Elle soutient qui doivent en être tirées 'toutes conséquences, non seulement sur la date de référence à prendre en considération, mais aussi en retraitant les références de comparaison produites par l'EPFGE lui permettant d'aboutir, sous couvert d'une prétendue légalité, à une opération de spoliation'

L'EPFGE fait valoir que la Sas GNC Holding a d'ores et déjà présenté une demande visant à faire reconnaître l'intention dolosive de l'expropriant et que le jugement du 21 juillet 2017, qui a statué sur ce point, est revêtu de l'autorité de la chose jugée.

Il ne résulte toutefois d'aucun chef du dispositif de ce jugement que le premier juge a statué sur ce point par une disposition ayant autorité de la chose jugée et elle ne peut donc être opposée à la Sas GNC Holding.

Sur le fond, aux termes de l'article L 322-2 du code de l'expropriation, il est tenu compte des servitudes et des restrictions administratives affectant de façon permanente l'utilisation ou l'exploitation des biens, sauf si leur institution révèle, de la part de l'expropriant, une intention dolosive.

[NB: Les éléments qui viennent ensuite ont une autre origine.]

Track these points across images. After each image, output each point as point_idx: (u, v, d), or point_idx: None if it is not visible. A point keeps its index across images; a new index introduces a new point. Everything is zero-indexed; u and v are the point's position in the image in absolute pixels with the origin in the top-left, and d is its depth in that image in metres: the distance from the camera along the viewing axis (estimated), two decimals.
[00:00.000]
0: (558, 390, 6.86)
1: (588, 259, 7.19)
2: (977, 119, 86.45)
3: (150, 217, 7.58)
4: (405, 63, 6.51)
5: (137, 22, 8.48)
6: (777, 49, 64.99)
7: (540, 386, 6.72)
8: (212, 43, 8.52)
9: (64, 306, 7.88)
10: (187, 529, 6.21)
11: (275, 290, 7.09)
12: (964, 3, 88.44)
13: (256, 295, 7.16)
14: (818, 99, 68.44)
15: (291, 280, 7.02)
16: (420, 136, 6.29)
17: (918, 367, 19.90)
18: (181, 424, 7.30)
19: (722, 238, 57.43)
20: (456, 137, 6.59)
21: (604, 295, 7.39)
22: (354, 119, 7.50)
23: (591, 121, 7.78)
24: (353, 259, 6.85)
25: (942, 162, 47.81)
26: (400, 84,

Par ailleurs, selon l'article L 322-4, l'évaluation des terrains à bâtir tient compte des possibilités légales et effectives de construction qui existaient à la date de référence prévue à l'article L. 322-3, de la capacité des équipements mentionnés à cet article, des servitudes affectant l'utilisation des sols et notamment des servitudes d'utilité publique, y compris les restrictions administratives au droit de construire, sauf si leur institution révèle, de la part de l'expropriant, une intention dolosive.

L'intention dolosive visée par les dispositions précitées ne concerne donc que l'institution de servitudes ou de restrictions administratives affectant de façon permanente l'utilisation ou l'exploitation des biens.

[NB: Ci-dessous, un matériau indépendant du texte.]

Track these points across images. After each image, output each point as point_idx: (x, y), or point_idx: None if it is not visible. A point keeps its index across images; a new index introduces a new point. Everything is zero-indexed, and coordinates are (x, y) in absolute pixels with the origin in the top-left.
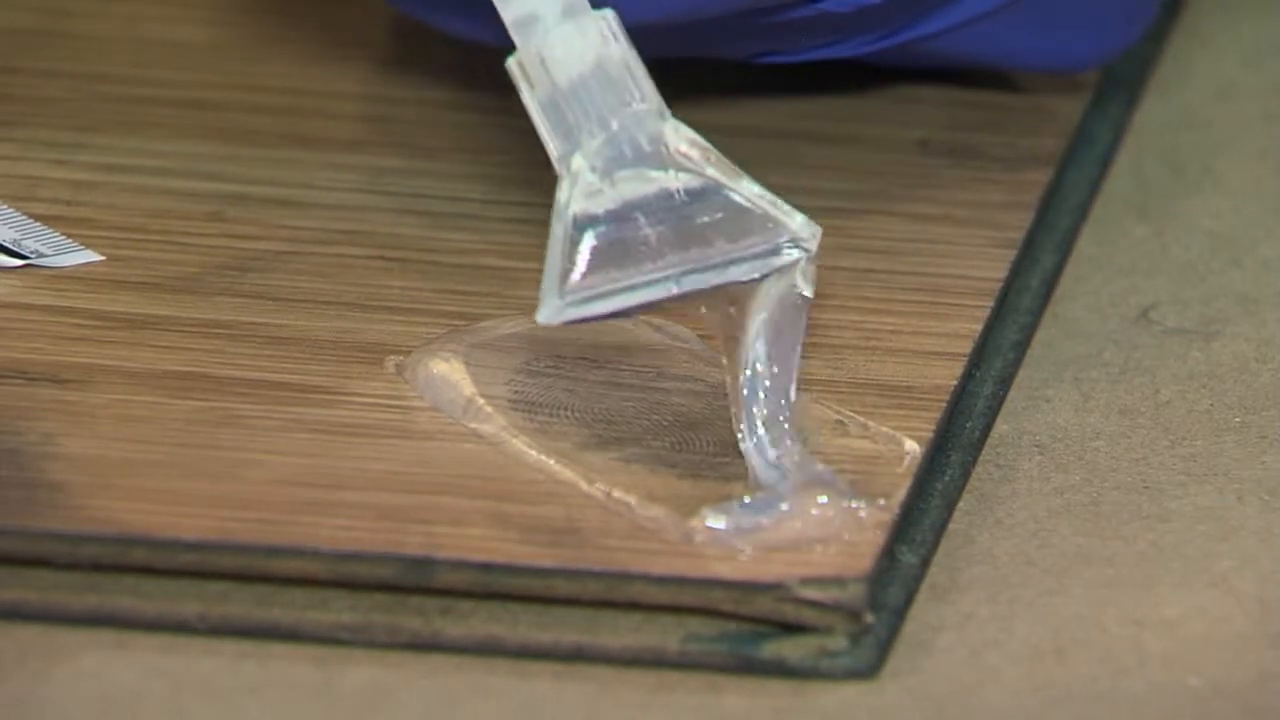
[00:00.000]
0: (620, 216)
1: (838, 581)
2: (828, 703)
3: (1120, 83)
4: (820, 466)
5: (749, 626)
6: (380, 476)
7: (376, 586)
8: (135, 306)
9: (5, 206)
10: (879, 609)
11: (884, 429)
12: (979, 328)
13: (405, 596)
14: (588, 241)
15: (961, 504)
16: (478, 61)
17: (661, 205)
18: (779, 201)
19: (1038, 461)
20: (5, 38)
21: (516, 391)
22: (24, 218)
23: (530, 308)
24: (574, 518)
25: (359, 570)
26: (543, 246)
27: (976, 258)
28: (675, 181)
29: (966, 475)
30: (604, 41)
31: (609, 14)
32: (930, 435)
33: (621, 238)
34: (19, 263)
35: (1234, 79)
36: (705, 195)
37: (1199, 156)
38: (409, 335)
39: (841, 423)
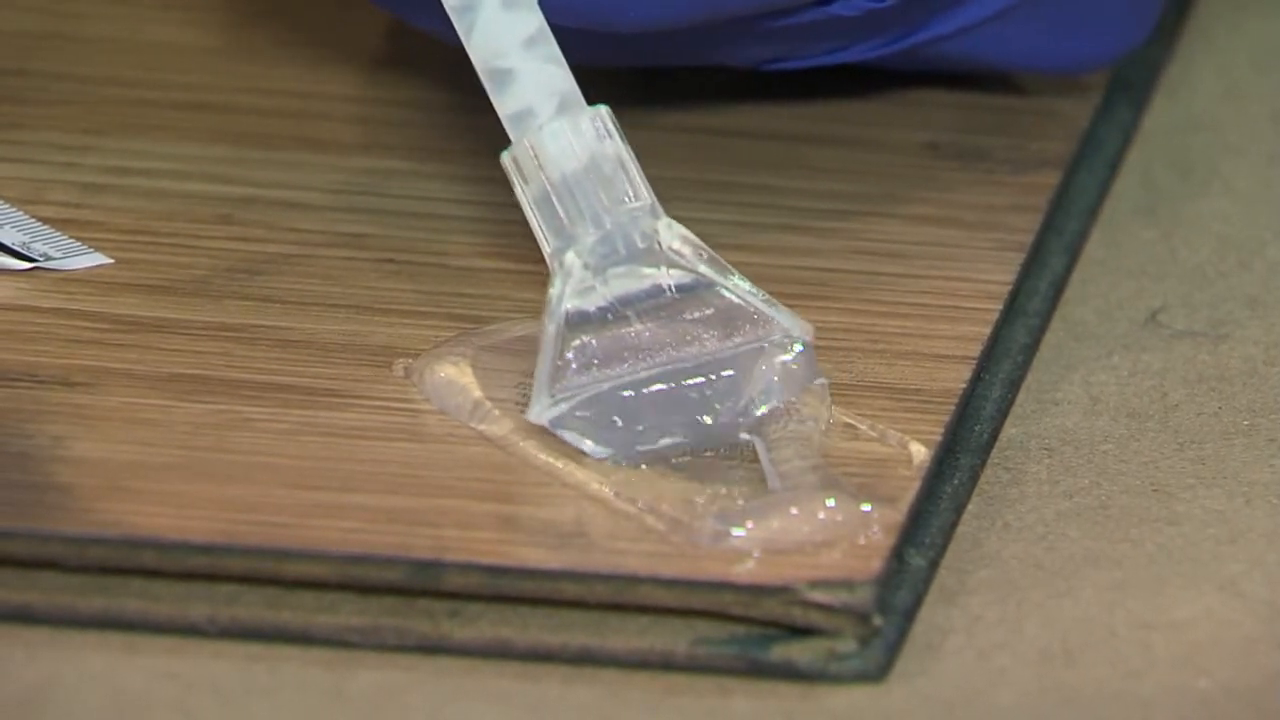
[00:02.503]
0: (612, 313)
1: (846, 584)
2: (836, 705)
3: (1128, 85)
4: (829, 470)
5: (757, 629)
6: (389, 479)
7: (385, 589)
8: (144, 309)
9: (14, 209)
10: (887, 612)
11: (893, 432)
12: (987, 331)
13: (414, 599)
14: (579, 339)
15: (970, 507)
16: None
17: (653, 302)
18: (770, 298)
19: (1046, 464)
20: (13, 40)
21: (525, 394)
22: (32, 220)
23: (537, 310)
24: (582, 521)
25: (368, 573)
26: None
27: (985, 261)
28: (667, 278)
29: (975, 478)
30: (598, 138)
31: (603, 110)
32: (939, 438)
33: (612, 335)
34: (28, 265)
35: (1242, 81)
36: (697, 291)
37: (1207, 159)
38: (417, 338)
39: (851, 425)
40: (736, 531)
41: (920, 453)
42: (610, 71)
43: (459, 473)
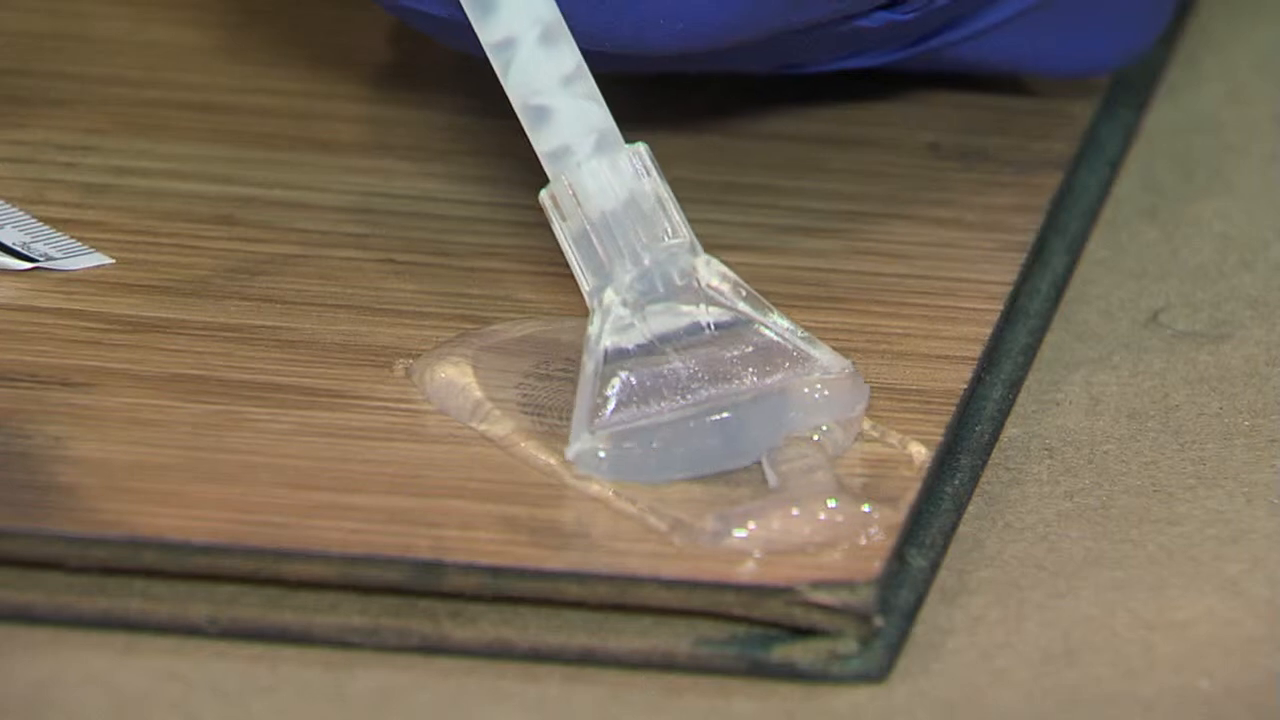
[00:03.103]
0: (650, 351)
1: (847, 585)
2: (838, 706)
3: (1130, 86)
4: (830, 470)
5: (759, 630)
6: (390, 480)
7: (386, 590)
8: (145, 310)
9: (15, 209)
10: (889, 612)
11: (894, 433)
12: (989, 331)
13: (415, 599)
14: (618, 376)
15: (971, 507)
16: (488, 65)
17: (691, 339)
18: (809, 336)
19: (1047, 465)
20: (16, 40)
21: (526, 395)
22: (34, 221)
23: (539, 311)
24: (583, 521)
25: (369, 573)
26: (553, 249)
27: (986, 261)
28: (706, 315)
29: (976, 478)
30: (636, 176)
31: (642, 148)
32: (940, 438)
33: (651, 372)
34: (29, 266)
35: (1244, 82)
36: (735, 329)
37: (1209, 160)
38: (418, 339)
39: None
40: (738, 532)
41: (921, 453)
42: (614, 75)
43: (460, 473)
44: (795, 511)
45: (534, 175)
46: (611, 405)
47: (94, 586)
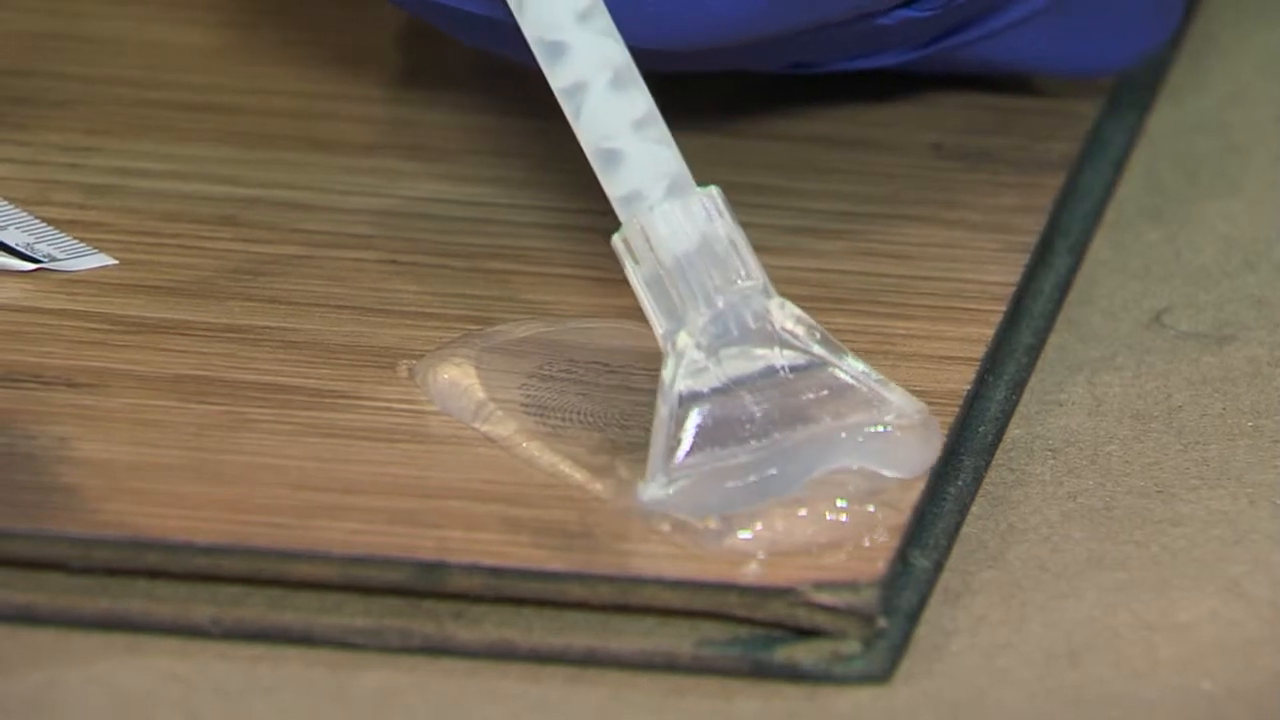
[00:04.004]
0: (725, 393)
1: (851, 586)
2: (841, 707)
3: (1134, 87)
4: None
5: (762, 631)
6: (393, 481)
7: (389, 590)
8: (148, 310)
9: (18, 210)
10: (892, 613)
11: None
12: (992, 332)
13: (418, 600)
14: (693, 419)
15: (974, 508)
16: (491, 65)
17: (767, 382)
18: (883, 379)
19: (1050, 465)
20: (18, 41)
21: (529, 396)
22: (37, 222)
23: (542, 311)
24: (587, 522)
25: (371, 574)
26: (557, 250)
27: (990, 262)
28: (780, 359)
29: (979, 479)
30: (709, 219)
31: (714, 191)
32: (943, 439)
33: (726, 415)
34: (32, 267)
35: (1248, 83)
36: (810, 372)
37: (1213, 161)
38: (422, 339)
39: None
40: (742, 533)
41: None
42: None
43: (463, 474)
44: (802, 513)
45: (539, 175)
46: (686, 448)
47: (97, 587)
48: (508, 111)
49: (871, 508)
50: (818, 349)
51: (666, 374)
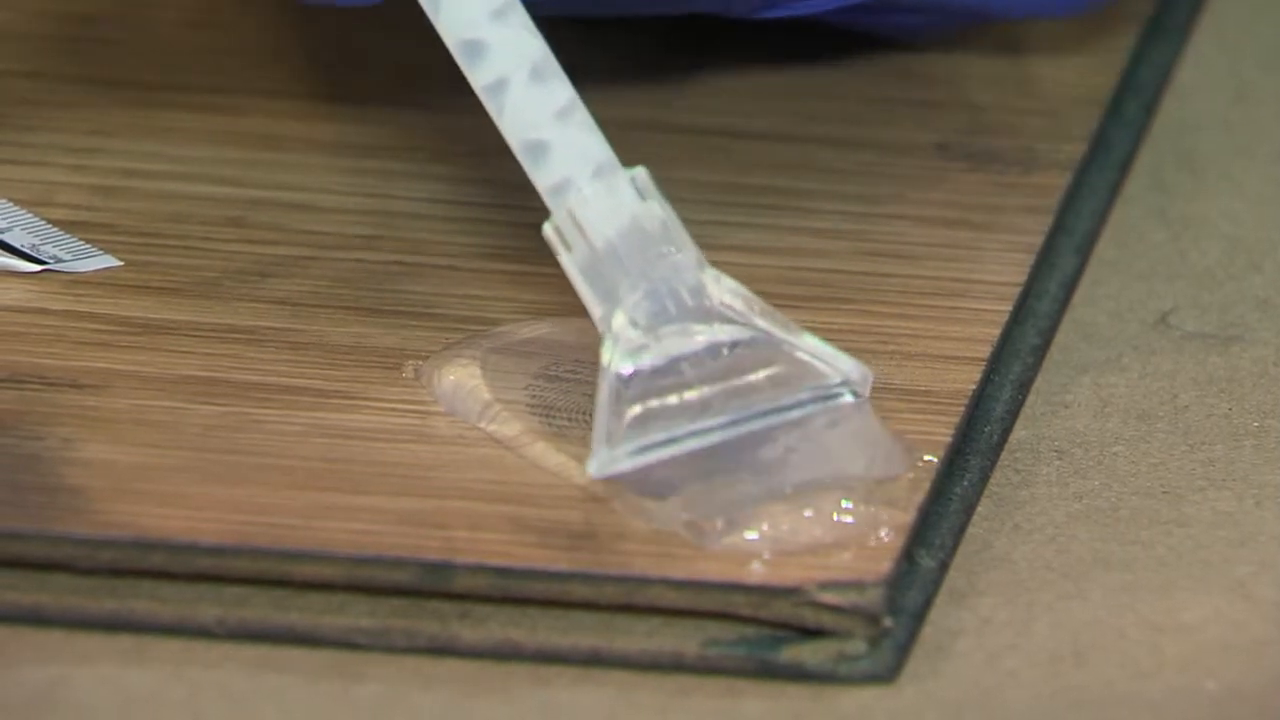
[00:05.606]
0: (666, 372)
1: (856, 586)
2: (846, 706)
3: (1138, 87)
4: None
5: (768, 631)
6: (398, 481)
7: (394, 591)
8: (154, 311)
9: (24, 212)
10: (897, 613)
11: (903, 434)
12: (997, 332)
13: (423, 601)
14: (633, 398)
15: (980, 508)
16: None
17: (708, 358)
18: (829, 347)
19: (1056, 466)
20: (23, 42)
21: (534, 396)
22: (42, 223)
23: (547, 312)
24: (592, 522)
25: (377, 574)
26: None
27: (995, 262)
28: (721, 334)
29: (985, 480)
30: (637, 198)
31: (641, 172)
32: (949, 440)
33: (668, 392)
34: (38, 268)
35: (1252, 83)
36: (752, 346)
37: (1217, 160)
38: (427, 340)
39: None
40: (748, 533)
41: (930, 455)
42: (618, 76)
43: (468, 474)
44: (807, 513)
45: None
46: (628, 425)
47: (102, 588)
48: None
49: (876, 508)
50: (759, 321)
51: (604, 357)
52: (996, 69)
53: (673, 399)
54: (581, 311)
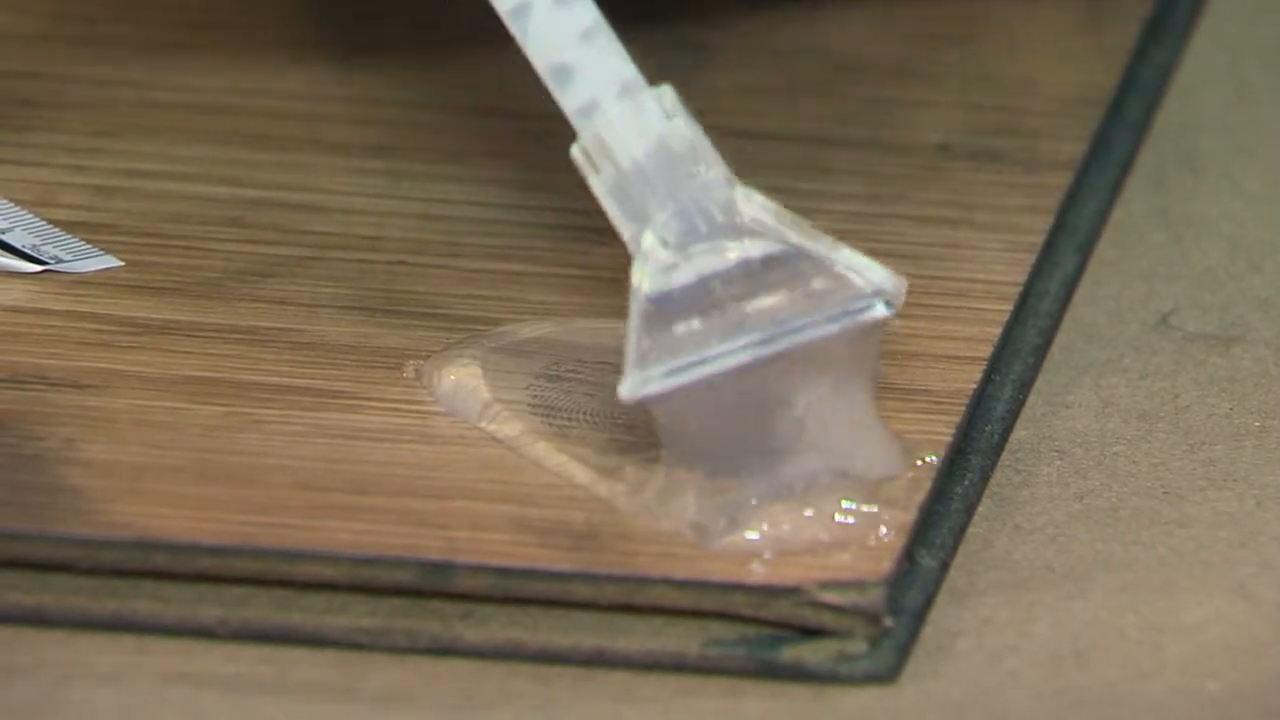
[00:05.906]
0: (697, 289)
1: (857, 585)
2: (847, 706)
3: (1139, 87)
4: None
5: (769, 630)
6: (400, 481)
7: (396, 591)
8: (155, 312)
9: (25, 212)
10: (898, 613)
11: (903, 434)
12: (998, 332)
13: (425, 600)
14: (665, 318)
15: (980, 508)
16: (498, 66)
17: (739, 274)
18: (863, 258)
19: (1057, 466)
20: (24, 42)
21: (536, 396)
22: (44, 223)
23: (548, 312)
24: (593, 522)
25: (378, 574)
26: (563, 250)
27: (995, 262)
28: (752, 249)
29: (985, 480)
30: (664, 117)
31: (667, 89)
32: (949, 439)
33: (700, 310)
34: (39, 268)
35: (1254, 82)
36: (784, 260)
37: (1219, 161)
38: (428, 340)
39: None
40: (749, 533)
41: (931, 455)
42: None
43: (470, 474)
44: (808, 512)
45: (545, 176)
46: (660, 346)
47: (104, 588)
48: (515, 113)
49: (877, 507)
50: (790, 235)
51: (634, 277)
52: (996, 69)
53: (703, 319)
54: (583, 311)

Or, le PLU a été approuvé en 2007 et le PLU révisé du 20 mai 2011 n'a pas institué des servitudes ou restrictions complémentaires, les terrains restant en zone d'urbanisation future et par ailleurs l'autorité expropriante n'a pas fait obligation à la Sas GNC HOLDING de procéder à une démolition, aucune disposition du règlement du PLU ne la prescrivant.

L'appelante ne se prévaut donc pas d'éléments de faits qui entreraient dans le champ d'application des dispositions précitées et la mauvaise foi ne peut donc être retenue.

2- Sur la date de référence

Le premier juge a retenu que la date de référence devait être fixée au 20 mai 2011, date à laquelle la dernière modification du PLU est devenue opposable aux tiers, en application de l'article L 213-4 a) du code de l'urbanisme alors que selon la Sas GNC Holding, il y a lieu de revenir, conformément au droit commun fixé par l'article L 322-2 du code de l'expropriation, au 14 juin 2020, un avant la date de l'enquête publique.

La Sas GNC Holding en tire pour conséquence que les termes de comparaison retenus par l'EPFGE ne peuvent être pris en compte car les références retenues par l'expropriant, sont des parcelles qui ont bénéficié d'un reclassement avantageux en 2011, alors qu'elles n'étaient pas constructibles auparavant et que les ayant acquises à un prix correspondant à leur ancien classement, l'EPFGE essaie de faire appliquer ce prix aux parcelles expropriées.

Selon l'article L 322-2 du code de l'expropriation :

' Les biens sont estimés à la date de la décision de première instance.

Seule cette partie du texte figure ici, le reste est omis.